(Excerpt provided)
The post-shot review length is unadjustable, but it varies from two to six seconds depending on the strength of the batteries. Some users may find this bothersome since there is no way to cancel it or take another shot while it's on the screen.
The preview can also sometimes appear a little blurry, especially in macro modes, which could again be a little confusing for less experienced users.
Colours on the LCD monitor appear darker than in real life, but they are brighter on a computer screen. Nevertheless, images taken using the auto settings without adjustments to the exposure compensation can appear washed out and faded.
Although the screen is advertised as having anti-reflection coating, the on-screen image is sometimes hard to see, especially in strong sunlight.
At times the L27 doesn't quite get the exposure right, but no more often than you might expect. Fortunately, all the exposure modes have access to exposure compensation so this is easily fixable, but not ideal.
Several of our test images have quite a bit of fringing in high contrast areas. This is not unexpected for a compact camera of this price-point, and shouldn't be too noticeable unless your images are printed at a large size.
The sensitivity settings aren't adjustable on the Nikon L27, so it's difficult to assess its capabilities, although the camera itself can choose from between ISO 80 and ISO 1600 depending on its mode.Although as you would expect images taken in low light, when the high sensitivity settings would be selected, have visible noise, it's nothing unexpected from a camera in this price range.
The white balance modes work well and the custom mode is simple to use and gives accurate results.
The images created by the L27 are of fairly good quality - certainly as good or better than most standard smartphone cameras. The colours are generally bright and vibrant, and the macro mode can pick up reasonably small details well.
With a full battery, the Nikon L27 has an acceptable shot length time, but when the batteries are low it can become very slow, so it's worthwhile carrying a spare set around. When using the flash the shot to shot time is noticeably longer, because the flash needs to recharge between fires.
During testing we experienced some issues with the battery indicator - several times the Nikon L27 showed a 'battery exhausted' message only to return to a battery full indicator after turning the unit off and on again.
The battery life does, however, seem fairly short with standard alkaline batteries, and the indicator did not seem to always be entirely accurate. It's possible this was due to the outside temperature during testing.
Overall the Nikon L27 is functional, quick and easy to use, but some of the menu placements and button functions may confuse at first.
The Nikon Coolpix L27 copes well on macro mode and with indoor lighting.
Outdoor shots are relatively crisp but do suffer from some lens flare when facing the sun.
Colours are bright and well represented.
Macro mode is able to pick up fine detail.
The Nikon L27 produces reasonable depth of field in shots.
Good representation of colours, capturing detail well.
(End Excerpt provided)
(Data to examine)
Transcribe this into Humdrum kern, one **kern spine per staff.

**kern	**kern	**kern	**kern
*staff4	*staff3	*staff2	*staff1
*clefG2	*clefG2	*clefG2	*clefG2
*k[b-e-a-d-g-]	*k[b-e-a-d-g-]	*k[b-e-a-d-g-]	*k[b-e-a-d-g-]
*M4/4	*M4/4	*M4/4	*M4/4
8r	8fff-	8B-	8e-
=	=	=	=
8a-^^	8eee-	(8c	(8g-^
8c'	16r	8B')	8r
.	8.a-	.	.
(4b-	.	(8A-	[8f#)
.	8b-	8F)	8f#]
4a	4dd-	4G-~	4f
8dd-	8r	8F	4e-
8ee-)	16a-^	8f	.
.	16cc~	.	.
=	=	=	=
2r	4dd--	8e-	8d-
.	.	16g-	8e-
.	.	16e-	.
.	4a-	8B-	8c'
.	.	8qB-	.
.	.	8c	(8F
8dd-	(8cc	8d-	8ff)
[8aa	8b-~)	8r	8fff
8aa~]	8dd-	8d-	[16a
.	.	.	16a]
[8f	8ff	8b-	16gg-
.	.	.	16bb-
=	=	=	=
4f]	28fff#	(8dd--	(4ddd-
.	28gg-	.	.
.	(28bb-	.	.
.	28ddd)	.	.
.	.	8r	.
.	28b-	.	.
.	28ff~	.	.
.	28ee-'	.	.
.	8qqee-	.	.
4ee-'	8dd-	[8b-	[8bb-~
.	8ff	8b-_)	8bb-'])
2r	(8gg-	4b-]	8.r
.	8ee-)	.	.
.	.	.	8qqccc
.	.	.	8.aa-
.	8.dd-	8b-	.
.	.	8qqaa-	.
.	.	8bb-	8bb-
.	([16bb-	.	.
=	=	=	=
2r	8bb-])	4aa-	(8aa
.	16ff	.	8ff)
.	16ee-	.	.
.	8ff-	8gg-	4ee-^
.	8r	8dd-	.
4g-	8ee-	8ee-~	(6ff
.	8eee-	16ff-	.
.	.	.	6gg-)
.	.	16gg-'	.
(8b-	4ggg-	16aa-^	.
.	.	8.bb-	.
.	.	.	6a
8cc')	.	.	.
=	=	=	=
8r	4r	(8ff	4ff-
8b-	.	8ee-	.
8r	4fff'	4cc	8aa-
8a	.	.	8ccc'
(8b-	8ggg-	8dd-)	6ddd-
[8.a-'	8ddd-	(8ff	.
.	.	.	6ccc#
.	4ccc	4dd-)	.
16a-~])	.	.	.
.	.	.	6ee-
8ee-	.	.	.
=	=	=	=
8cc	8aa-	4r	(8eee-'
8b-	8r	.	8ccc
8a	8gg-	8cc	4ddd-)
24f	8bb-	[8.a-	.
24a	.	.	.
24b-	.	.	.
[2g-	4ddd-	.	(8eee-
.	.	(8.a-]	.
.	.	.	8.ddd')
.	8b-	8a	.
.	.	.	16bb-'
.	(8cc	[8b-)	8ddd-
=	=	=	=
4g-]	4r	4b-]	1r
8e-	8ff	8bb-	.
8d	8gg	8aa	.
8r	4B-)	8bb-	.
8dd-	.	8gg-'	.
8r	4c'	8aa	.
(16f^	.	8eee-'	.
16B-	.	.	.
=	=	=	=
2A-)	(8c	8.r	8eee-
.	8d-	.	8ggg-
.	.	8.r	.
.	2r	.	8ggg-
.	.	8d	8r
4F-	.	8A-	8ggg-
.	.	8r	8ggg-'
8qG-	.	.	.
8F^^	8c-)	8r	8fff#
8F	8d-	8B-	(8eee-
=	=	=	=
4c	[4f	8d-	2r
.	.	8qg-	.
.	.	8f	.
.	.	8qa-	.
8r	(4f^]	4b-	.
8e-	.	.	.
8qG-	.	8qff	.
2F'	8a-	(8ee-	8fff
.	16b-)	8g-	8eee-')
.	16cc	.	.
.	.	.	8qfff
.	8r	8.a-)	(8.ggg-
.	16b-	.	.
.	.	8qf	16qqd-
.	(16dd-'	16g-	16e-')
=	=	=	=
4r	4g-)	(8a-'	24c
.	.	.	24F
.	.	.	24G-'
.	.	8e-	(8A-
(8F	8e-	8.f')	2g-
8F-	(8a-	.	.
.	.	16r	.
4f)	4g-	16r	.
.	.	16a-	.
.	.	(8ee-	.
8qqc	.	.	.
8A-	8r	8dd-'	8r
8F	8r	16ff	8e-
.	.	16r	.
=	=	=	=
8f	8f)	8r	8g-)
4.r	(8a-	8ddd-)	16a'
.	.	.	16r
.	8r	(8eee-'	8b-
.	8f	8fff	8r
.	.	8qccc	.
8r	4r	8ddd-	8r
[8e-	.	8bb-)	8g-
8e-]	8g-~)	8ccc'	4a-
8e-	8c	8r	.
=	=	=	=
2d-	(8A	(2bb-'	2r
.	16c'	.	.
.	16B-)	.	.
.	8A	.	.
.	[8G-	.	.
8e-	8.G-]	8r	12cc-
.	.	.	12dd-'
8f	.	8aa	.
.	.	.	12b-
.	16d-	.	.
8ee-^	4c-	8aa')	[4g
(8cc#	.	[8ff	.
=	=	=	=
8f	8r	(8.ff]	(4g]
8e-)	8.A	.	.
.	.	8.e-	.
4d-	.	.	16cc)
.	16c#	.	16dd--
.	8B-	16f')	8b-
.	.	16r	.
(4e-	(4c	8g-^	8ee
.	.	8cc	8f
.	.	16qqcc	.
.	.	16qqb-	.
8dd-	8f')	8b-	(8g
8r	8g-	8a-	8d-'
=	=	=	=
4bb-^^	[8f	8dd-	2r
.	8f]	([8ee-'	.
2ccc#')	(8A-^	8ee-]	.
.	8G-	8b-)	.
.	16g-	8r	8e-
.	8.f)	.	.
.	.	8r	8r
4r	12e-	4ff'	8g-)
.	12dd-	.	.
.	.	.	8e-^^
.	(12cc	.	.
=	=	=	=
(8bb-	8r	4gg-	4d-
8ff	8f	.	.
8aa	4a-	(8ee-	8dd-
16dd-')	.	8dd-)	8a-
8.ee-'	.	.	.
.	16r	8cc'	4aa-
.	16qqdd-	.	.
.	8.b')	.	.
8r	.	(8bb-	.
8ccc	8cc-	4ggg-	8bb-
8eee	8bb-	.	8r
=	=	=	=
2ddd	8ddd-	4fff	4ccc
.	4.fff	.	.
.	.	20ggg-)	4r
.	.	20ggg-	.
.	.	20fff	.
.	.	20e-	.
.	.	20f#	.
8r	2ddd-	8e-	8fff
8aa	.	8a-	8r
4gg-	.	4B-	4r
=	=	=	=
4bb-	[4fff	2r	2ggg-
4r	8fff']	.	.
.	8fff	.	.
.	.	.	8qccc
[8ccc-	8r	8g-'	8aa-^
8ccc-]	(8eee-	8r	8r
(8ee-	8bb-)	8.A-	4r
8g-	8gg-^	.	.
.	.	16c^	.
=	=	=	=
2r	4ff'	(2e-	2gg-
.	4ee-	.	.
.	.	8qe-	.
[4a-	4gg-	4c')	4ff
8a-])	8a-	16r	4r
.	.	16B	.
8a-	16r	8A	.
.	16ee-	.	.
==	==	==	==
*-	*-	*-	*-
(End Data to examine)
Please state how long the post-shot review lasts according to the camera review. The rows were taken from a different source.

Two to six seconds, depending on the strength of the batteries.